Dans «Le temps liquide», l’auteur tchadien livre une revue de paysages et d’émotions. En filigrane, c’est le paysage politique de son pays, de Hissein Habré à Idriss Déby, qui défile.
Nimrod est un écrivain distingué dans plusieurs sens du terme. Distingué par les nombreux prix littéraires qu’il a reçus depuis son premier recueil de nouvelles, Pierre, poussière, publié en 1989, et son premier roman, Les jambes d’Alice, paru en 2001. Et distingué comme le verbe qui irrigue ses livres.
Son dernier ouvrage, Le temps liquide, cabote aux rivages de ses talents de poète, de romancier, d’essayiste et d’auteur jeunesse. Parmi les dix-sept récits qui composent l’opus, «tous sont autobiographiques», affirme l’auteur né en 1959 à Koyom, dans le sud du Tchad. Le temps liquide s’inscrit logiquement à la suite de L’or des rivières (2010) et Le départ (2005). D’autres volumes suivront.
Revue de paysages et d’émotions
De Béthune à Abidjan, en passant par le Tchad et la Chine, d’un train intercités Amiens-Paris à des festivals littéraires à travers le monde, on visite «une revue de paysages, d’émotions et de sensations». Les histoires nous transportent comme sur un radeau, les mots sont des flots d’émotions diverses et fortes. La source du livre remonte loin : «Je l’ai entrepris il y a de cela trente-deux ans, en 1984. C’est notamment le cas de Demi-salaire, ébauché au cours de mes vacances d’étudiant à N’Djamena. Le récit qui donne son titre au recueil date lui de 2013, et Le voyage de Clermont-Ferrand, de 2016. L’unique difficulté résidait dans leur agencement, car j’étais animé par le souci de favoriser l’ambiance “voyage” de ces textes ; d’où l’alternance des textes longs et brefs que j’ai respectée à la lettre.»
Passé proche et passé lointain se mêlent dans cette mosaïque. «Si vous tenez absolument à trouver un fil conducteur, il est dans le titre : le temps. Le temps est l’archiviste des êtres et des choses. Celui-ci constitue leur rythme, leur tempo et leur trempage, tous vocables de la famille du tempus latin. Sans son concours, il nous serait impossible de prendre conscience de notre vie ou d’établir un constat.»
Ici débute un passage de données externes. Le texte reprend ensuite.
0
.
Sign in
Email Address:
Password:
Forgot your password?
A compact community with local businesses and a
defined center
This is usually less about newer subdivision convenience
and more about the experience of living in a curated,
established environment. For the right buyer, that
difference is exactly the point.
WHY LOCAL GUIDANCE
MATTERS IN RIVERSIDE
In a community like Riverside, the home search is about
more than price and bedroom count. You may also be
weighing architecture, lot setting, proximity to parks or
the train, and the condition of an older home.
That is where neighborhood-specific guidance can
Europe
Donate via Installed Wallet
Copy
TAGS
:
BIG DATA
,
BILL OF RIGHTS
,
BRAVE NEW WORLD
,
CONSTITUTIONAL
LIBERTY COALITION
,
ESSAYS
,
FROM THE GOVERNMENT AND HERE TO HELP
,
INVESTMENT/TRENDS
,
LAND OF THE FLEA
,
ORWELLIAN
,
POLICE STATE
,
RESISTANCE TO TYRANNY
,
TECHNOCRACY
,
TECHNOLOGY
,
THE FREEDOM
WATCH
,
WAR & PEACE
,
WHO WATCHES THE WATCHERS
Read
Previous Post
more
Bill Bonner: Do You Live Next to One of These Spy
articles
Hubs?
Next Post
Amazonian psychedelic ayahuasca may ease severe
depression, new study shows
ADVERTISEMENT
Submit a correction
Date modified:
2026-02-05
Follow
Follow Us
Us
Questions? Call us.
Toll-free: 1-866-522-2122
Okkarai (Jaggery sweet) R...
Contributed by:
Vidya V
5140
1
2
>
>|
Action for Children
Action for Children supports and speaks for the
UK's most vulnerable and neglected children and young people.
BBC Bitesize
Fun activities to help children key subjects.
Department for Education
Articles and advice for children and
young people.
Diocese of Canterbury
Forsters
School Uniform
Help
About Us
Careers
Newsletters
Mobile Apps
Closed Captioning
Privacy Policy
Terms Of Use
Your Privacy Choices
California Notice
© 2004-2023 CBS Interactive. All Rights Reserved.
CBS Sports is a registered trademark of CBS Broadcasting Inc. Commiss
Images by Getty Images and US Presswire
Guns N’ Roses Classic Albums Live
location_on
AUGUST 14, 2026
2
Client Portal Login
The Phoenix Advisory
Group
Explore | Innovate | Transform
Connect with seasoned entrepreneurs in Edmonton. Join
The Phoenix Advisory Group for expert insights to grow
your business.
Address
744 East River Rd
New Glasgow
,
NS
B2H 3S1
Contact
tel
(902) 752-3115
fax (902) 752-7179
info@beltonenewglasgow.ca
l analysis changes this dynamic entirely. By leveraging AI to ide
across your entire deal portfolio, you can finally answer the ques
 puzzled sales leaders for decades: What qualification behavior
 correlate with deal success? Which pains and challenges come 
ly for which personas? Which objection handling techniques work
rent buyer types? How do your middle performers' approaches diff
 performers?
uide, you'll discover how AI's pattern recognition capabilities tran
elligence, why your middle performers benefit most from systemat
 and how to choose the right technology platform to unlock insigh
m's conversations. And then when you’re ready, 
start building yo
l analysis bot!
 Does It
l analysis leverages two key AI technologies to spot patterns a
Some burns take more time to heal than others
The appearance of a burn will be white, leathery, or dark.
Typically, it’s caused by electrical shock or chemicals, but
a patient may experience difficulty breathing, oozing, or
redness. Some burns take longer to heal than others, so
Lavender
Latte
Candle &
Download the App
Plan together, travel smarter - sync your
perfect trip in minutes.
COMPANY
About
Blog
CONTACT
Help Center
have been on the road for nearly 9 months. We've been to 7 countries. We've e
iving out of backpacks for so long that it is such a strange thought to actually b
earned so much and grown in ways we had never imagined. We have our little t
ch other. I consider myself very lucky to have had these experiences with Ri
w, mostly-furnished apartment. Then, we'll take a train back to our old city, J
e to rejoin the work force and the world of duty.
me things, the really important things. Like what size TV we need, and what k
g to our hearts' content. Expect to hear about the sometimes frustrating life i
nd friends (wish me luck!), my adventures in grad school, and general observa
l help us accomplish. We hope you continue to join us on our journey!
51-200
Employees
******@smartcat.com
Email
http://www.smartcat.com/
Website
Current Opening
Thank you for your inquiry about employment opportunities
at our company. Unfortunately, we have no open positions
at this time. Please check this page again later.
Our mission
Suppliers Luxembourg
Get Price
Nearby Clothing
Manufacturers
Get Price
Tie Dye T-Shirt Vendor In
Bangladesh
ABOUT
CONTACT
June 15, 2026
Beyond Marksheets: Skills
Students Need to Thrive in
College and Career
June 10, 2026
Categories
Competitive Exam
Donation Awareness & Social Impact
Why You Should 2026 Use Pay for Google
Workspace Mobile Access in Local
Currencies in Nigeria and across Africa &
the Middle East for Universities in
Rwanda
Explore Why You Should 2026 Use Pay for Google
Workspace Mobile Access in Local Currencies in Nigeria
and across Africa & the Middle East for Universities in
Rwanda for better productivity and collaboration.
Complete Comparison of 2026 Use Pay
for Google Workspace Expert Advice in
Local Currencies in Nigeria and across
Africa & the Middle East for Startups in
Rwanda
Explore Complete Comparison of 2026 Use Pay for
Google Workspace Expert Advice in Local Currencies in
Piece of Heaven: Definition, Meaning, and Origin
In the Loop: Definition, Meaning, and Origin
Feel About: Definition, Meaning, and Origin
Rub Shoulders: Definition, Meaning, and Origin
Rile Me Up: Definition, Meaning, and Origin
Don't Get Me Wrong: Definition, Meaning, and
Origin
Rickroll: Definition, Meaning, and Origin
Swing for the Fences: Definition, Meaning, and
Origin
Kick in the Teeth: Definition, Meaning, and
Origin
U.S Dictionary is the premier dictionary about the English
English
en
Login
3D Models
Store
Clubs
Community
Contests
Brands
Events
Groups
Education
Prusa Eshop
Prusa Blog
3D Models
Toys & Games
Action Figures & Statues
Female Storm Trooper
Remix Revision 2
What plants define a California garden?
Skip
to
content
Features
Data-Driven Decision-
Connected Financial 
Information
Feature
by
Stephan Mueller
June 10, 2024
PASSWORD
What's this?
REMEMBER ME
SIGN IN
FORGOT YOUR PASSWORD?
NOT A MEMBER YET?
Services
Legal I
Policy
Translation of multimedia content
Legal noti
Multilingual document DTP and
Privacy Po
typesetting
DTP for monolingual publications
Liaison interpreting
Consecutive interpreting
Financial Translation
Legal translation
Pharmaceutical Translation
La mort rôde dans certains récits : celle frôlée au village Djoumane, près de Moundou (capitale économique du Tchad) sous le joug des combattants de Hissein Habré (Président de 1982 à 1990), celle du fils, Claude, évoqué avec beaucoup de pudeur au détour d’une rencontre. Le temps liquide, du verbe «liquider», serait aussi ce temps qui tue ? «Le temps ne liquide jamais rien. Il ne se livre à aucun inventaire, il se contente de recevoir nos faits et gestes en dépôt. La mort fait partie de la vie. Cependant, ne le rendons pas responsable du chaos de l’histoire, celui de nos guerres et infortunes, car le temps, souligne le poète, est une “machine à indiquer l’univers” (Pierre Oster).»
Le Tchad en pâture
En filigrane de certains récits se dessine le paysage politique du Tchad. Il est alors question de trahison. Est-ce un constat sur le pays en général ? «La France et son complexe militaro-industriel ont livré les Tchadiens en pâture à une minorité inculte de guerriers qui ont bousillé la génération de nos papas, la nôtre et celle de nos enfants. J’ignore si la trahison est le bon terme, mais il est parfaitement justifié, car nous avons été trahis dans notre attente de paix et de bien-être.» La mort le 20 avril 2021 de Idriss Déby, à la tête du Tchad depuis 1990, prolonge le doute dans lequel le pays et plongé : «L’incertitude est notre destin. Notre avenir est bouché, et le monde tel qu’il va n’est porteur d’aucun espoir pour nous. Nos guerriers et les puissances mondiales n’ont nul intérêt à ce que ça change.»
S’il est question de mort, elle est le prélude à des renaissances. L’archange Gabriel, évoqué dès le premier récit, est un des nombreux symboles semés par l’écrivain-poète. Mais Nimrod regarde aussi le monde tel qu’il est : «Le préjugé selon lequel le poète serait “dans la lune” relève d’une profonde méconnaissance de sa condition. On ne saurait être plus incarné que lui.»